_Task brief_:
Retype each line of the listing below character for character, leaving out the pictures.

>>>

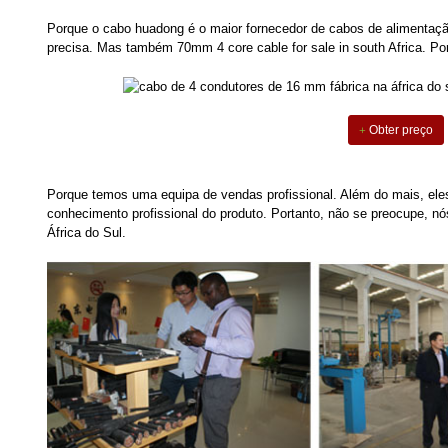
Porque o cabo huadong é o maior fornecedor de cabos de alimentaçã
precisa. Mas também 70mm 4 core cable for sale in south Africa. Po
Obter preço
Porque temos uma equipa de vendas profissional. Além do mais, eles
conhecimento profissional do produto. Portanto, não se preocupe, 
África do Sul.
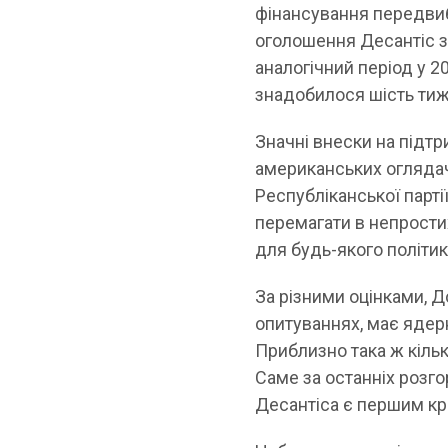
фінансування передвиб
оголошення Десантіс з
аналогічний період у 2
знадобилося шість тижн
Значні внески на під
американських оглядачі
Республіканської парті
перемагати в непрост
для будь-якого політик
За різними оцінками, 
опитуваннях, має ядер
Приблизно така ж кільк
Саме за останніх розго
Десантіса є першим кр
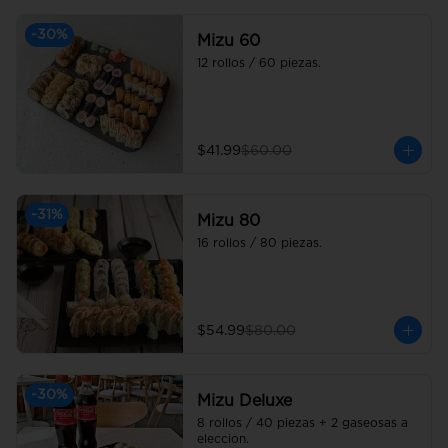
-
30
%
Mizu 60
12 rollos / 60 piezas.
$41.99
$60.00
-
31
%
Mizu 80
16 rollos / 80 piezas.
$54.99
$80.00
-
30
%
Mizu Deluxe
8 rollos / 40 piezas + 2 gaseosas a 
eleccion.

<<<

_Completed task_:
Porque o cabo huadong é o maior fornecedor de cabos de alimentaçã
precisa. Mas também 70mm 4 core cable for sale in south Africa. Po
Obter preço
Porque temos uma equipa de vendas profissional. Além do mais, eles
conhecimento profissional do produto. Portanto, não se preocupe, 
África do Sul.
фінансування передвиб
оголошення Десантіс з
аналогічний період у 2
знадобилося шість тижн
Значні внески на під
американських оглядачі
Республіканської парті
перемагати в непрост
для будь-якого політик
За різними оцінками, 
опитуваннях, має ядер
Приблизно така ж кільк
Саме за останніх розго
Десантіса є першим кр
-
30
%
Mizu 60
12 rollos / 60 piezas.
$41.99
$60.00
-
31
%
Mizu 80
16 rollos / 80 piezas.
$54.99
$80.00
-
30
%
Mizu Deluxe
8 rollos / 40 piezas + 2 gaseosas a 
eleccion.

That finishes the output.